3. Ob dem Kläger ein Schmerzensgeldanspruch gegen die Beklagte auch aus Art. 5 Abs. 5 EMRK zusteht, kann offen bleiben, da sich aus dieser Norm ein weitergehender Anspruch des Klägers als zuerkannt nicht ergibt.

4. Die Entscheidung über die zuerkannten Zinsen ergibt sich aus §§ 291, 288 Abs. 1 BGB.

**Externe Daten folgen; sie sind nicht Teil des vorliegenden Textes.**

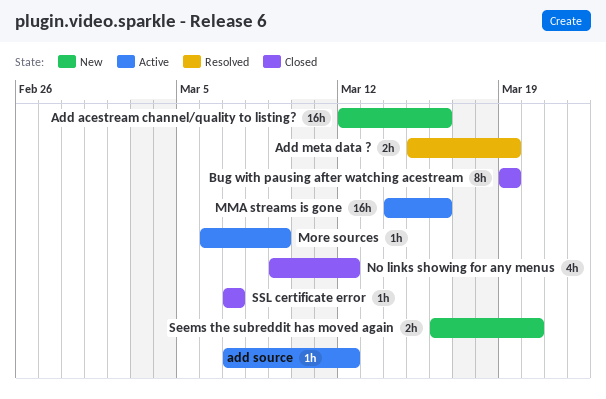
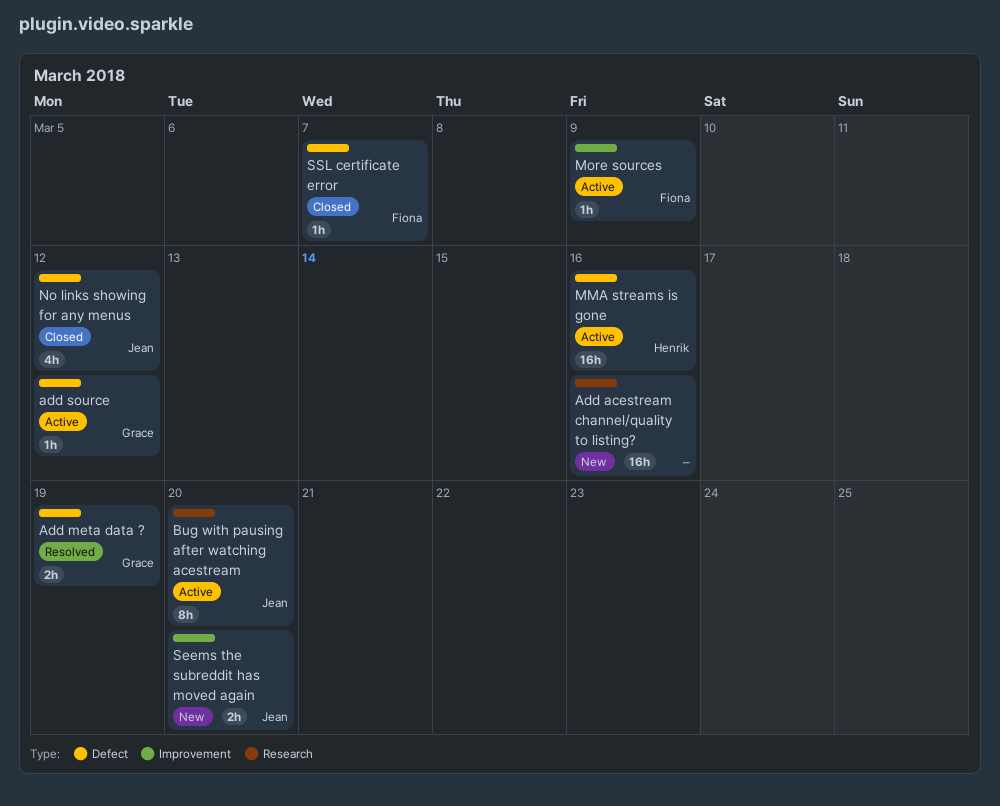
Bug with pausing after watching acestream, status: Closed -> Active
Bug with pausing after watching acestream, due: Mar 19 -> Mar 20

5. Die Nebenentscheidungen beruhen auf §§ 97 Abs. 1, 708 Nr. 10, 711 Satz 1 und 2, 709 Satz 2 ZPO.

Die Revision wird zugelassen, da die Rechtssache grundsätzliche Bedeutung hat (§ 543 Abs. 2 Satz 1 Nr. 1 ZPO). Die Bemessung der Höhe eines Schmerzensgeldes im Falle der kurzfristigen und lediglich formell-rechtswidrigen Freiheitsentziehung eines vollziehbar ausreisepflichtigen Ausländers ist eine Rechtsfrage, die von den höchstrichterlichen Entscheidungen bisher noch nicht erfasst, aber in einer Vielzahl von Fällen praxisrelevant ist.